I don’t recall seeing any comments that questioned the necessity of these studies and that is the case with the current study. In fact, most comments are “supportive” of such studies. Merck, for example, says it is “supportive of FDA’s efforts to gather more evidence on the influence of direct-to-consumer (DTC) advertising and prescription drug promotion on interactions between patients and their healthcare professionals.” Other comments from healthcare professional societies simply complain, hey, why aren’t our members (e.g., pharmacists) included?
And why wouldn’t these stakeholders be “supportive?” Most results of FDA studies such as this one yield more positive results for the drug industry than negative ones. Very few healthcare professionals are going to admit that advertising ADVERSELY affects their clinical decisions. Most would say it has no effect at all and many would say it has a positive effect; don’t forget all the money many physicians have received from the drug industry (see “Pharma Pays Out $327 per Doc in UK vs. $302 per Doc in US“), which they also say does not influence their prescribing habits.
So, is the FDA spending our “sequestered” tax dollars on research that benefits patients or the drug industry? It’s not just the $364,588.99 cash spent — it also involves numerous FTEs and time to manage the study and promote the results.
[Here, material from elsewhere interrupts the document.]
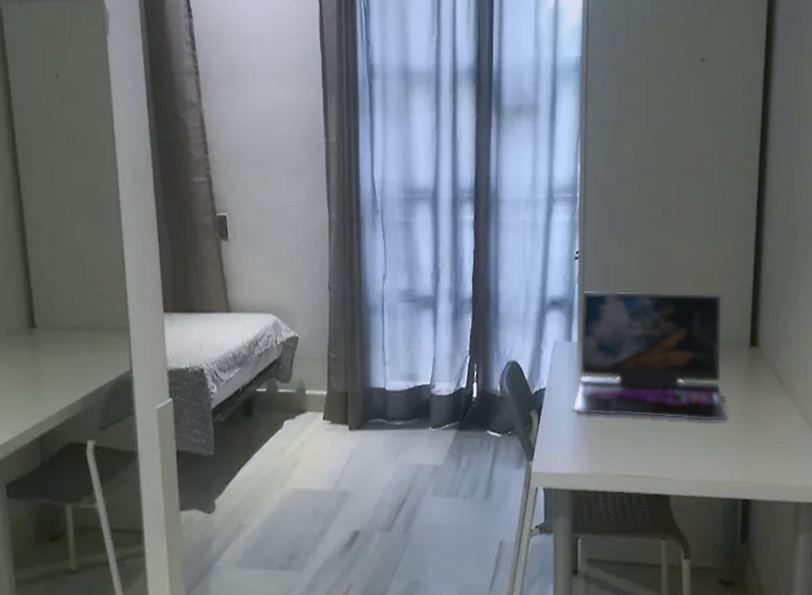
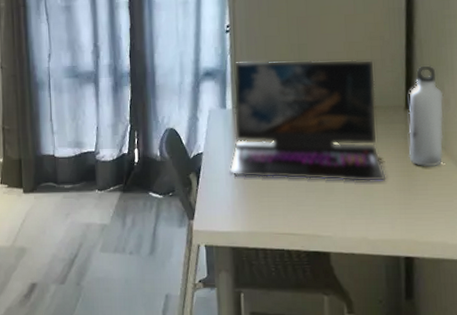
water bottle: none [750,302,787,407] -> present [408,65,444,167]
Factor in the labor costs and this study could cost us a cool million! BTW, I don’t think the FDA collects any “user fees” from the drug industry to cover these costs.
Another effect of studies like this is to delay any real regulatory action such as the issue of new guidance (see, for example, “FDA’s Proposed Web Study Will Further Delay Social Media Guidelines“), which is the REALLY IMPORTANT job of the FDA.
Hey, FDA: Enough studies already! Do your job!